Improved carbohydrate force field for gromos: ring and hydroxymethyl group conformations and exo-anomeric effect

In this work, improvements of the carbohydrate force field for gromos have been carried out by combined molecular mechanics (MM) and molecular dynamics (MD) calculations. With the original force field, a far too small relative energy (4.5 kJ mol−1) between the ‘normal’ chair conformation (4C1) and the ‘inverted chair’ conformation (1C4) of the methyl β-d-glucopyranoside has been observed in vacuum, compared with ab initio and MM3 calculations that predict 16.0–30.0 kJ mol−1. The ring inversion has been solved by a large increase of the bond-angle force constants involving the oxygen atom of hydroxyl groups.

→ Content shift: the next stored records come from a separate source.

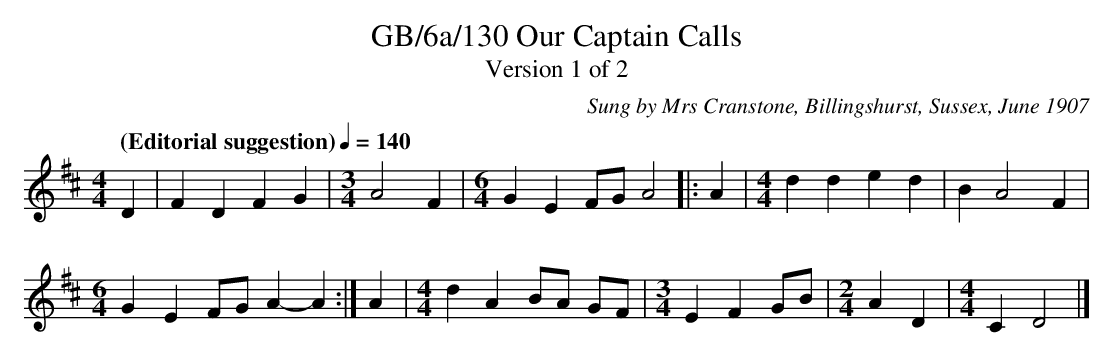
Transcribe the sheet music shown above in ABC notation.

X:1
T:GB/6a/130 Our Captain Calls
T:Version 1 of 2
C:Sung by Mrs Cranstone, Billingshurst, Sussex, June 1907
M:4/4
L:1/8
Q:"(Editorial suggestion)" 1/4=140
K:D
D2 | F2 D2 F2 G2 | [M:3/4]A4 F2 | [M:6/4]G2 E2 FG A4 |: A2 | [M:4/4]d2 d2 e2 d2 | B2 A4 F2 |
[M:6/4]G2 E2 FG A2-A2 :|A2 | [M:4/4]d2 A2 BA GF | [M:3/4]E2 F2 GB | [M:2/4]A2 D2 | [M:4/4]C2 D4 |]
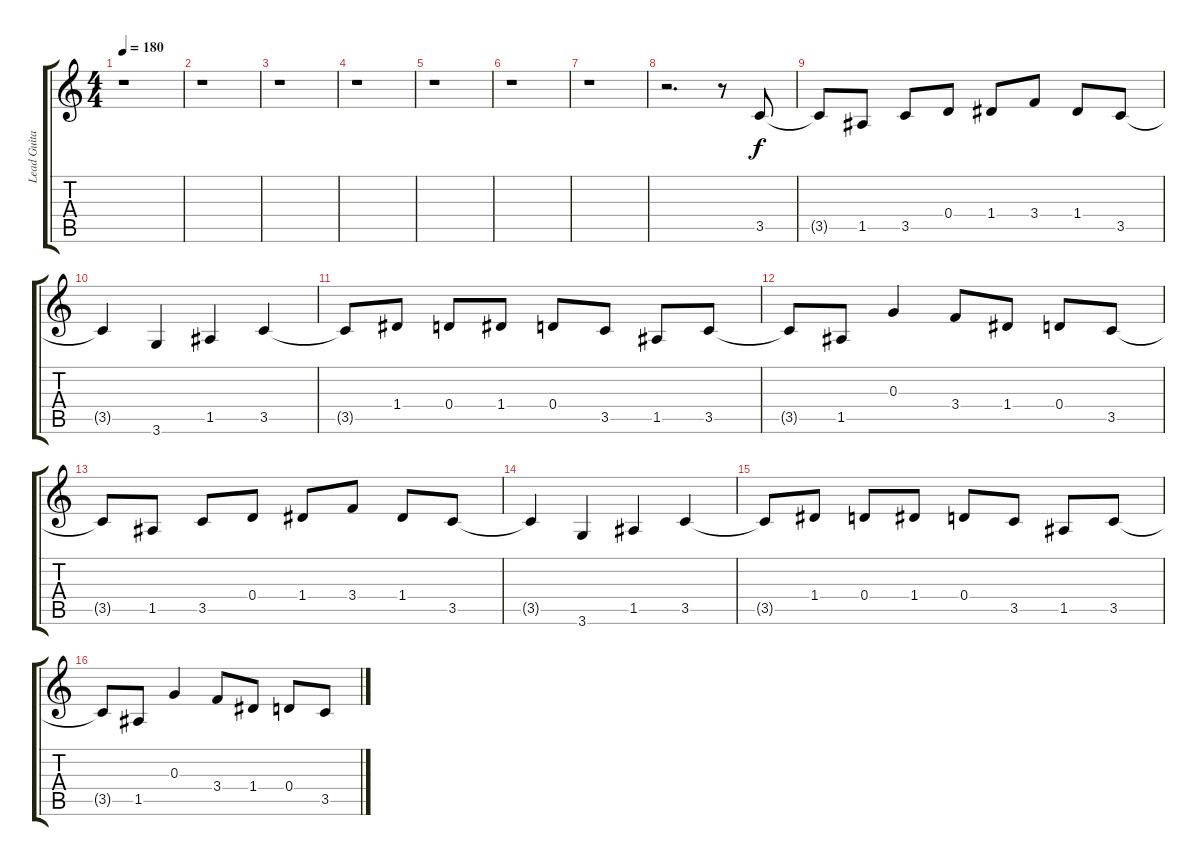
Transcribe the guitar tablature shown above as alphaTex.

\track ("Lead Guitar" "Lead Guita") {instrument overdrivenguitar}
\staff {score tabs}
\tuning (E4 B3 G3 D3 A2 E2) {hide}
\ts (4 4)
\tempo 180
\clef g2
\ks c
r.1{dy f instrument overdrivenguitar} |
r.1 |
r.1 |
r.1 |
r.1 |
r.1 |
r.1 |
r.2{d} r.8 3.5.8 |
3.5{t}.8 1.5.8 3.5.8 0.4.8 1.4.8 3.4.8 1.4.8 3.5.8 |
3.5{t}.4 3.6.4 1.5.4 3.5.4 |
3.5{t}.8 1.4.8 0.4.8 1.4.8 0.4.8 3.5.8 1.5.8 3.5.8 |
3.5{t}.8 1.5.8 0.3.4 3.4.8 1.4.8 0.4.8 3.5.8 |
3.5{t}.8 1.5.8 3.5.8 0.4.8 1.4.8 3.4.8 1.4.8 3.5.8 |
3.5{t}.4 3.6.4 1.5.4 3.5.4 |
3.5{t}.8 1.4.8 0.4.8 1.4.8 0.4.8 3.5.8 1.5.8 3.5.8 |
3.5{t}.8 1.5.8 0.3.4 3.4.8 1.4.8 0.4.8 3.5.8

The consequence of such a modification for the relative energy between the two chair conformations is an increase to 13.2 kJ mol−1. Furthermore using a potential-of-mean-force calculation through umbrella sampling, with explicit solvent molecules, on both methyl β-d-glucopyranoside and methyl β-d-galactopyranoside, it has been found that the rotamer distribution of the hydroxymethyl group does not reproduce accurately NMR data. The hydroxymethyl group conformer distribution has been improved by increasing the torsional barrier around the considered bond (OACS2CS1OS) leading to a closer agreement with experimental rotamer distributions. In addition, an improved dihedral potential has been used to account for the exo-anomeric effect. MM calculations in vacuum on the methyl β-d-fructofuranoside have shown that our force field modifications have only a slight influence on the conformation of the five-membered ring. This was confirmed by MD simulation in aqueous solution.